▶ _ASSIGNMENT_
The records that follow are to be transcribed in full, without their images.

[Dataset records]
=== Section Start ===
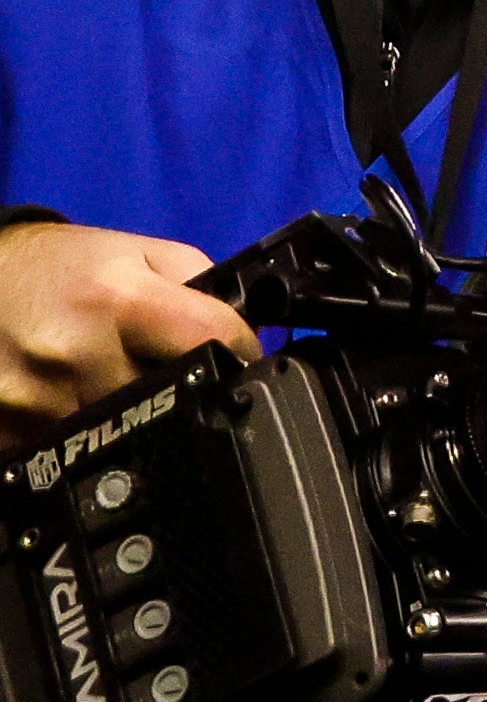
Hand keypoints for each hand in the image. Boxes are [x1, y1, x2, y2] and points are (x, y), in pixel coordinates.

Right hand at [0, 221, 256, 442]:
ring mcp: (38, 398)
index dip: (240, 347)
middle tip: (152, 361)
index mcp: (117, 299)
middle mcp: (76, 351)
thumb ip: (201, 287)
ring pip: (122, 431)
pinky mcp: (9, 432)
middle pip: (167, 396)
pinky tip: (67, 392)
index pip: (211, 339)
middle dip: (174, 384)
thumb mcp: (141, 253)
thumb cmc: (61, 266)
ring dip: (127, 412)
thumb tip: (249, 330)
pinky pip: (68, 447)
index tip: (241, 354)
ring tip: (104, 372)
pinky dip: (79, 429)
=== Section End ===
▶ _RESPONSE TO THE EXERCISE_
Hand keypoints for each hand in the image. Boxes are [x1, y1, x2, y2] and points are (x, y), in pixel coordinates.

Right hand at [0, 221, 256, 442]:
ring mcp: (38, 398)
index dip: (240, 347)
middle tip: (152, 361)
index mcp: (117, 299)
middle mcp: (76, 351)
thumb ip: (201, 287)
ring pip: (122, 431)
pinky mcp: (9, 432)
middle pip: (167, 396)
pinky tip: (67, 392)
index pip: (211, 339)
middle dip: (174, 384)
thumb mcp: (141, 253)
thumb cmc: (61, 266)
ring dip: (127, 412)
thumb tip: (249, 330)
pinky pip: (68, 447)
index tip: (241, 354)
ring tip: (104, 372)
pinky dip: (79, 429)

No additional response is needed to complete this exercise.